* **Requirement 1**:
In the allocator passage, pull out the text starting at the words "This gave me" and ending after the words "nested strings later.".
* **Requirement 2**:
Answer these questions from the allocator passage:
(a) Which kind of allocators did the writer choose?
(b) What members does struct X declare?
(c) To which resource does the tracing memory resource forward its allocations?

* **Exercise passage**:
This gave me an excuse to play more with allocators. I opted for the polymorphic allocators - although that's only tangentially related¹.
Aside: The relation is that with custom allocators you often want to propagate the allocator to nested types that are allocator-aware. See "Advanced" below
Sample Element Type
struct X {
std::string key, value;
};
It doesn't get much simpler, although it allows us to experiment with sharing
the allocator with the nested strings later.
Tracing Memory Resource
Let's create a tracing memory resource. That's pretty straight forward, and we'll just forward to standard new
/delete
:
namespace pmr = boost::container::pmr;
struct tracing_resource : pmr::memory_resource {
uint64_t n = 0, total_bytes = 0;
virtual void* do_allocate(std::size_t bytes, std::size_t alignment) override {
n += 1;
total_bytes += bytes;
return pmr::new_delete_resource()->allocate(bytes, alignment);
}
virtual void do_deallocate(void* p, std::size_t bytes, std::size_t alignment) override {
if (p) {
n -= 1;
total_bytes -= bytes;
}
return pmr::new_delete_resource()->deallocate(p, bytes, alignment);
}
virtual bool do_is_equal(const memory_resource& other) const noexcept override {
return pmr::new_delete_resource()->is_equal(other);
}
};
We can inspect n
(number of allocation) as well as the total bytes allocated at various points throughout our test code.

Items from a data source:

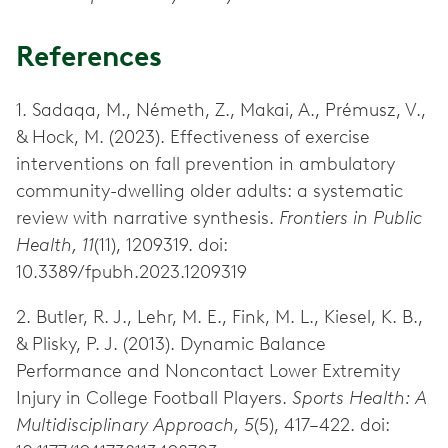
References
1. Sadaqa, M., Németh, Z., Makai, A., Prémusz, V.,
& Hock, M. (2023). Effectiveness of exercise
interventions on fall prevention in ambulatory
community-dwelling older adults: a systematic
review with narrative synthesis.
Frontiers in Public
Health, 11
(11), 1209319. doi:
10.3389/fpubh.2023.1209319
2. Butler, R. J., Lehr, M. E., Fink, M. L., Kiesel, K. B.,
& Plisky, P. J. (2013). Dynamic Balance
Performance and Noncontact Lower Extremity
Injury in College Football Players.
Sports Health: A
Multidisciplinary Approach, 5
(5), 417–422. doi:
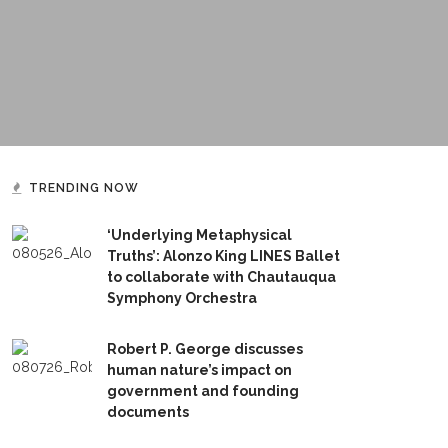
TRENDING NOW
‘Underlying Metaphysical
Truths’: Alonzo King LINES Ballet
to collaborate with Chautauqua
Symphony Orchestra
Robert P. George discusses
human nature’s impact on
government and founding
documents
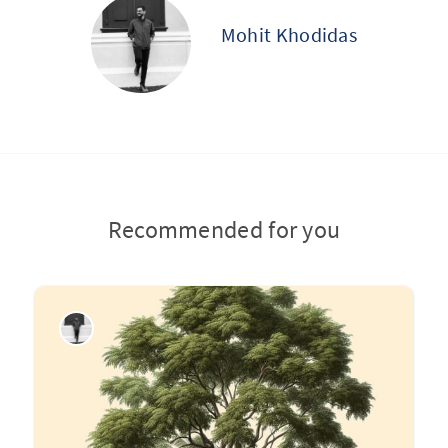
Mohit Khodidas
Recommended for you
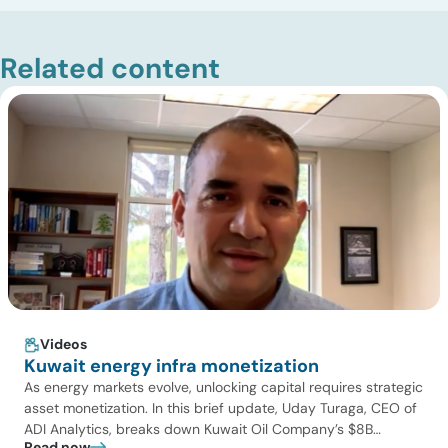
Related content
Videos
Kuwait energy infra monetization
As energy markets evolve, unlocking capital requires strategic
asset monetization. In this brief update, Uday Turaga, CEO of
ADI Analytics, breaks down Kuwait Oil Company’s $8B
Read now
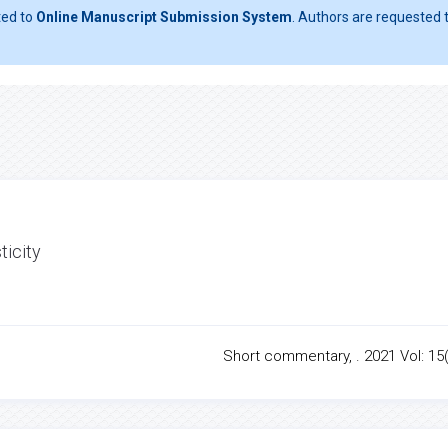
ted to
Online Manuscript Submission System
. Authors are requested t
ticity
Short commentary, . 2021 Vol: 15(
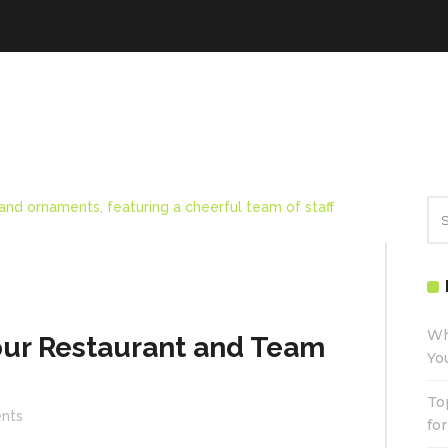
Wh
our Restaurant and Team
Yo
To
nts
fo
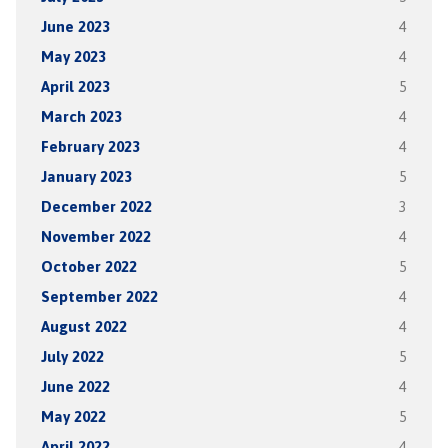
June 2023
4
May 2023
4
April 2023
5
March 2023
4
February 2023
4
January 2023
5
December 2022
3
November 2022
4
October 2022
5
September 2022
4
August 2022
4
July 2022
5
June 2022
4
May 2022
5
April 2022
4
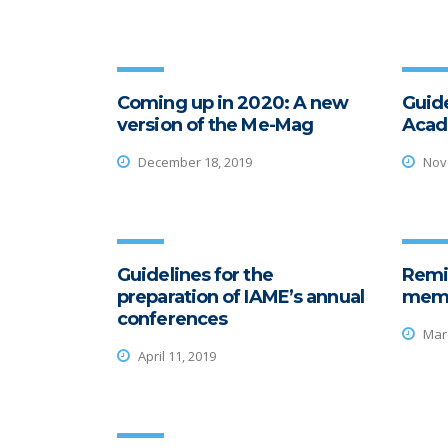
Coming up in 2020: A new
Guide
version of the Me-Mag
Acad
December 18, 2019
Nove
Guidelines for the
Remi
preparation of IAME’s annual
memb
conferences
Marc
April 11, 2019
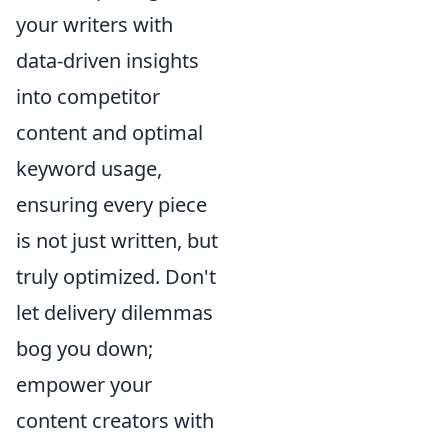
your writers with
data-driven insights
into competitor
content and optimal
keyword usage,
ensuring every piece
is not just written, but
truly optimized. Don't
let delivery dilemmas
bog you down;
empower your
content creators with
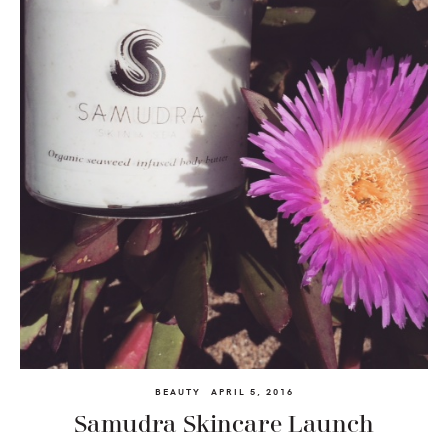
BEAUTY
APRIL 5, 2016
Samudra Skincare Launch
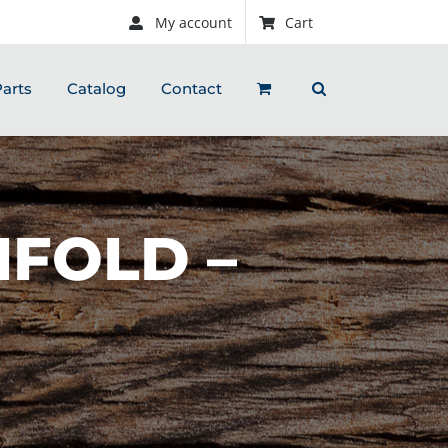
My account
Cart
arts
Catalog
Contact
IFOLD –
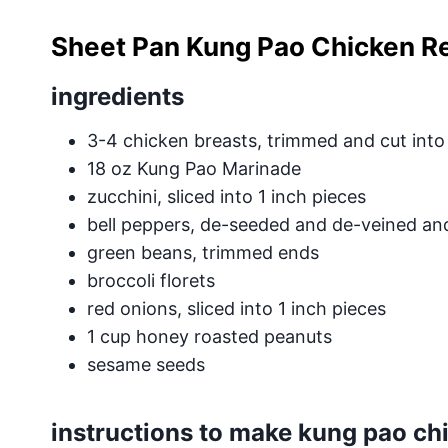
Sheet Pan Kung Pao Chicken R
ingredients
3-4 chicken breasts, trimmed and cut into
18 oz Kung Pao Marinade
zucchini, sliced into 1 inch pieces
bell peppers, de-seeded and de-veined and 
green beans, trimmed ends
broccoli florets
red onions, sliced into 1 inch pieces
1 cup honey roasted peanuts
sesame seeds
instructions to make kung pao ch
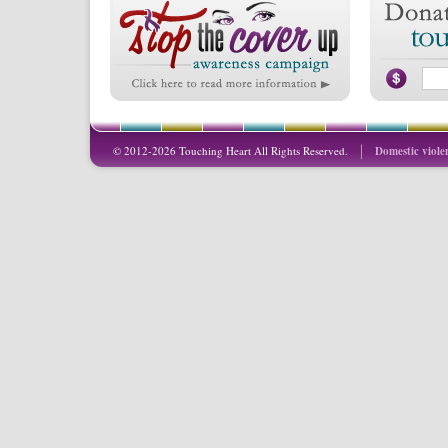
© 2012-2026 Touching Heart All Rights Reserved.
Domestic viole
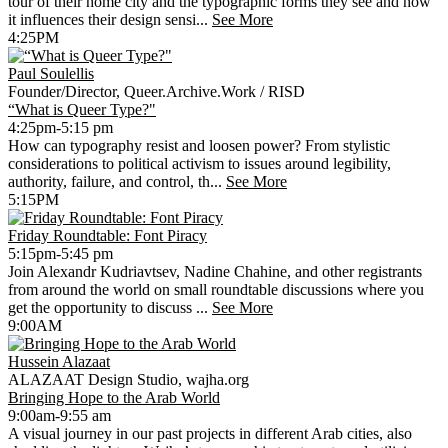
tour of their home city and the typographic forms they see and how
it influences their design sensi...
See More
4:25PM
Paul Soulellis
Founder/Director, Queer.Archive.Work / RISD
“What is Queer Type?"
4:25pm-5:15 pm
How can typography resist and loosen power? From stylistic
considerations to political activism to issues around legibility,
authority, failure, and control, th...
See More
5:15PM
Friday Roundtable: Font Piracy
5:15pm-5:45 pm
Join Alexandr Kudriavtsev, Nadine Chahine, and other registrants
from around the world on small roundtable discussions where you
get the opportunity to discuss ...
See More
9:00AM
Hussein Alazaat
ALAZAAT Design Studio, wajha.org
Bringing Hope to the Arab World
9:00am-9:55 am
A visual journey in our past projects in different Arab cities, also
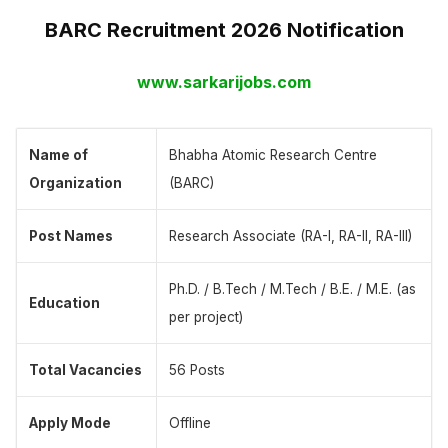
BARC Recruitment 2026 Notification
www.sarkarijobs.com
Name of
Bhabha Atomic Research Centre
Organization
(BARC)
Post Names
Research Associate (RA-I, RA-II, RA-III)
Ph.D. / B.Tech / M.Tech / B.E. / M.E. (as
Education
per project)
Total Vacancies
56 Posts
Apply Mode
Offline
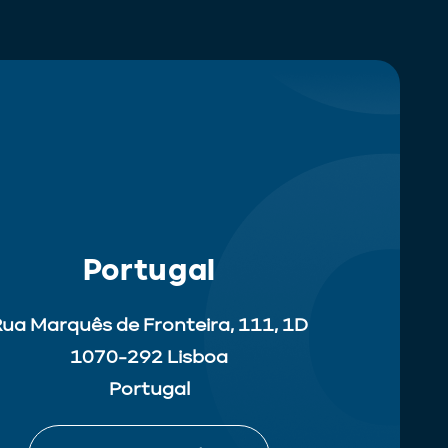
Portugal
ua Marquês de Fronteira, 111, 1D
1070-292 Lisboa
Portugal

* **Reply 1**:
This gave me an excuse to play more with allocators. I opted for the polymorphic allocators - although that's only tangentially related¹.
Aside: The relation is that with custom allocators you often want to propagate the allocator to nested types that are allocator-aware. See "Advanced" below
Sample Element Type
struct X {
std::string key, value;
};
It doesn't get much simpler, although it allows us to experiment with sharing
the allocator with the nested strings later.

* **Reply 2**:
(a) Polymorphic allocators.
(b) Two std::string members, key and value.
(c) pmr::new_delete_resource(), the standard new/delete.